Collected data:
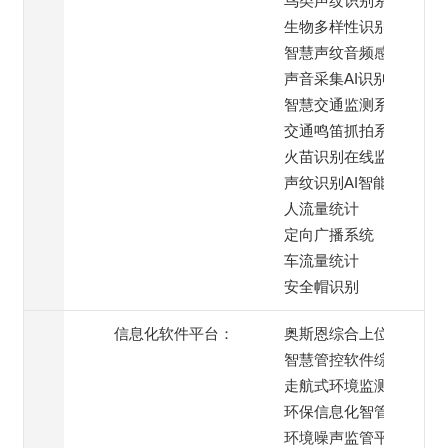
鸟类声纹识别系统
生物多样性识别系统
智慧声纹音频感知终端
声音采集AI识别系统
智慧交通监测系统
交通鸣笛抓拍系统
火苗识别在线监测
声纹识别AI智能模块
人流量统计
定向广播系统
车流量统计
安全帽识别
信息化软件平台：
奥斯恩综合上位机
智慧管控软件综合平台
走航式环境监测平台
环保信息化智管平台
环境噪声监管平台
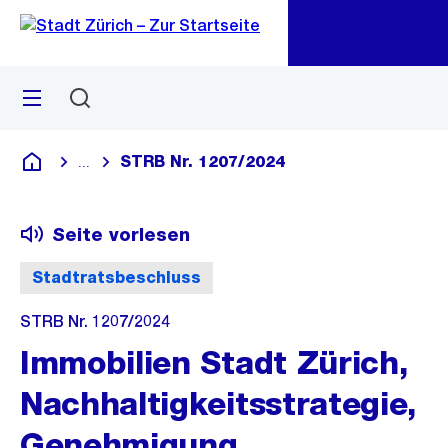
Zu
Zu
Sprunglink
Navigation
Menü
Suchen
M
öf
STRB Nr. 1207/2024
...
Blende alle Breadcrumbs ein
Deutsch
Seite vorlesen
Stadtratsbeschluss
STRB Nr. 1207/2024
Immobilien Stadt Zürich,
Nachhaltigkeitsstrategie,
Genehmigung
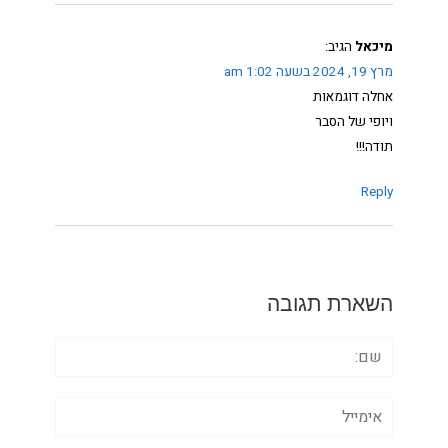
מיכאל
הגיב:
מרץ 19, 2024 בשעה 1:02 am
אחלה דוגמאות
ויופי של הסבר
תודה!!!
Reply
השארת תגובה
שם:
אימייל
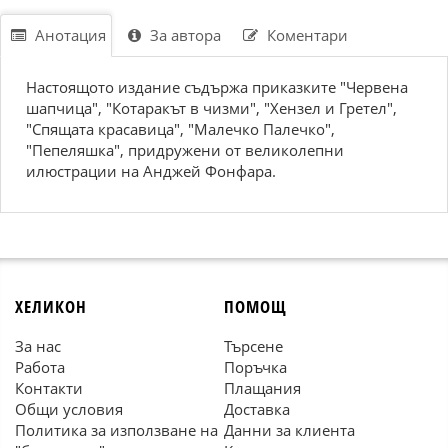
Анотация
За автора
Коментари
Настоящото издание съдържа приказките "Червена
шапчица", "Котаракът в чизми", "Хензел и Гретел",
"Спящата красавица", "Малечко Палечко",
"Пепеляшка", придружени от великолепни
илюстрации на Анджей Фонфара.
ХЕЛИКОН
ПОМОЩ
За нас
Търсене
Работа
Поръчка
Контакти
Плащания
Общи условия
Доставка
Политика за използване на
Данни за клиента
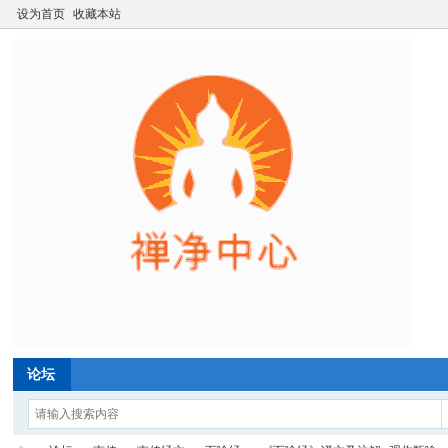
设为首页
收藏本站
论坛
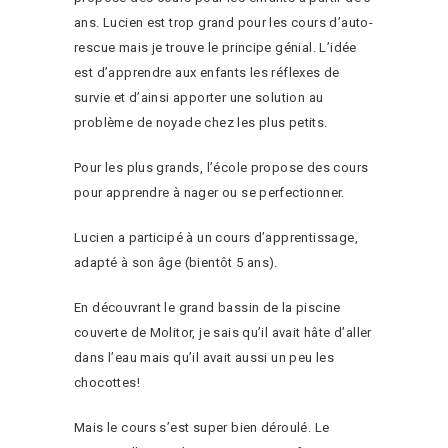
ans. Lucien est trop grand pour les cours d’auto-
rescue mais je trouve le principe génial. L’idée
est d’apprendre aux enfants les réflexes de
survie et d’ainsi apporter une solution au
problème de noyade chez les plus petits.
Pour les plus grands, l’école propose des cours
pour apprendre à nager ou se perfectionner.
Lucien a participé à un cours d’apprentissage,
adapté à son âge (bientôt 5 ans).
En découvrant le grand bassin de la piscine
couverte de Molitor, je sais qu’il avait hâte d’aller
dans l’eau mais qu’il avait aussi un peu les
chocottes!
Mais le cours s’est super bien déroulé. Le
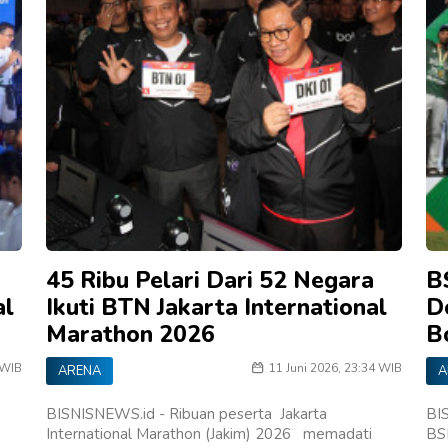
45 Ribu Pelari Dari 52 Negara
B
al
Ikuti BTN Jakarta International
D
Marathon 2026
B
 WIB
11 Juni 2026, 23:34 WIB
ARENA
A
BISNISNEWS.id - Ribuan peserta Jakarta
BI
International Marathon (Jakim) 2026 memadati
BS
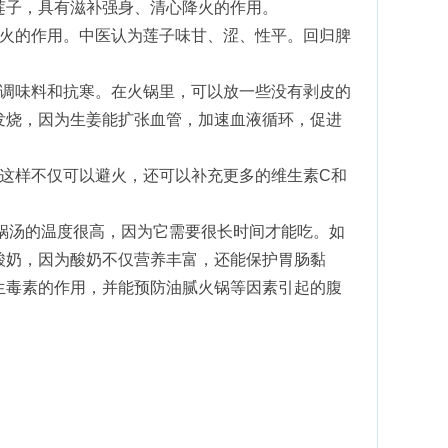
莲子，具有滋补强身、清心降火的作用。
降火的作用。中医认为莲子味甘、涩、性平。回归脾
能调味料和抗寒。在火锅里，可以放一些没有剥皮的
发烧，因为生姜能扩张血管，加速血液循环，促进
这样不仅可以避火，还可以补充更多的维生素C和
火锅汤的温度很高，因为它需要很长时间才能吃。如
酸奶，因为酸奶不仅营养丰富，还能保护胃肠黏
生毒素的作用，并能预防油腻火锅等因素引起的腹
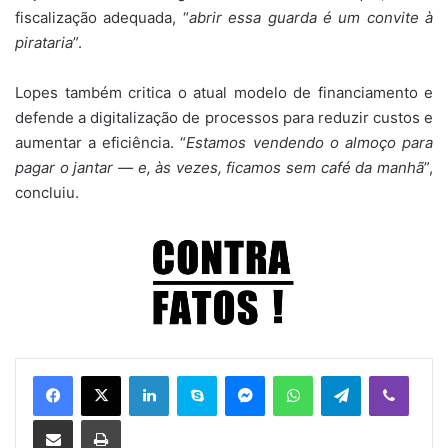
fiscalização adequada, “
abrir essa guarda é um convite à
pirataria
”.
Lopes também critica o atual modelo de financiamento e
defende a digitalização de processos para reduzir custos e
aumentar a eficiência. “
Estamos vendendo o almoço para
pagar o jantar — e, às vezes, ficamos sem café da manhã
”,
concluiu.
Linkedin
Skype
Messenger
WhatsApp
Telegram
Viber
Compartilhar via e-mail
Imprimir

Try it: Copy out the entries verbatim and leave the images out.

Written response:
鸟类声纹识别系统
生物多样性识别系统
智慧声纹音频感知终端
声音采集AI识别系统
智慧交通监测系统
交通鸣笛抓拍系统
火苗识别在线监测
声纹识别AI智能模块
人流量统计
定向广播系统
车流量统计
安全帽识别
信息化软件平台：
奥斯恩综合上位机
智慧管控软件综合平台
走航式环境监测平台
环保信息化智管平台
环境噪声监管平台
Zu
Zu
Sprunglink
Navigation
Menü
Suchen
M
öf
STRB Nr. 1207/2024
...
Blende alle Breadcrumbs ein
Deutsch
Seite vorlesen
Stadtratsbeschluss
STRB Nr. 1207/2024
Immobilien Stadt Zürich,
Nachhaltigkeitsstrategie,
Genehmigung
מיכאל
הגיב:
מרץ 19, 2024 בשעה 1:02 am
אחלה דוגמאות
ויופי של הסבר
תודה!!!
Reply
השארת תגובה
שם:
אימייל
Анотация
За автора
Коментари
Настоящото издание съдържа приказките "Червена
шапчица", "Котаракът в чизми", "Хензел и Гретел",
"Спящата красавица", "Малечко Палечко",
"Пепеляшка", придружени от великолепни
илюстрации на Анджей Фонфара.
ХЕЛИКОН
ПОМОЩ
За нас
Търсене
Работа
Поръчка
Контакти
Плащания
Общи условия
Доставка
Политика за използване на
Данни за клиента
设为首页
收藏本站
论坛
ans. Lucien est trop grand pour les cours d’auto-
rescue mais je trouve le principe génial. L’idée
est d’apprendre aux enfants les réflexes de
survie et d’ainsi apporter une solution au
problème de noyade chez les plus petits.
Pour les plus grands, l’école propose des cours
pour apprendre à nager ou se perfectionner.
Lucien a participé à un cours d’apprentissage,
adapté à son âge (bientôt 5 ans).
En découvrant le grand bassin de la piscine
couverte de Molitor, je sais qu’il avait hâte d’aller
dans l’eau mais qu’il avait aussi un peu les
chocottes!
Mais le cours s’est super bien déroulé. Le
45 Ribu Pelari Dari 52 Negara
B
al
Ikuti BTN Jakarta International
D
Marathon 2026
B
 WIB
11 Juni 2026, 23:34 WIB
ARENA
A
BISNISNEWS.id - Ribuan peserta Jakarta
BI
International Marathon (Jakim) 2026 memadati
BS
莲子，具有滋补强身、清心降火的作用。
降火的作用。中医认为莲子味甘、涩、性平。回归脾
能调味料和抗寒。在火锅里，可以放一些没有剥皮的
发烧，因为生姜能扩张血管，加速血液循环，促进
这样不仅可以避火，还可以补充更多的维生素C和
火锅汤的温度很高，因为它需要很长时间才能吃。如
酸奶，因为酸奶不仅营养丰富，还能保护胃肠黏
生毒素的作用，并能预防油腻火锅等因素引起的腹
fiscalização adequada, “
abrir essa guarda é um convite à
pirataria
”.
Lopes também critica o atual modelo de financiamento e
defende a digitalização de processos para reduzir custos e
aumentar a eficiência. “
Estamos vendendo o almoço para
pagar o jantar — e, às vezes, ficamos sem café da manhã
”,
concluiu.
Linkedin
Skype
Messenger
WhatsApp
Telegram
Viber
Compartilhar via e-mail
Imprimir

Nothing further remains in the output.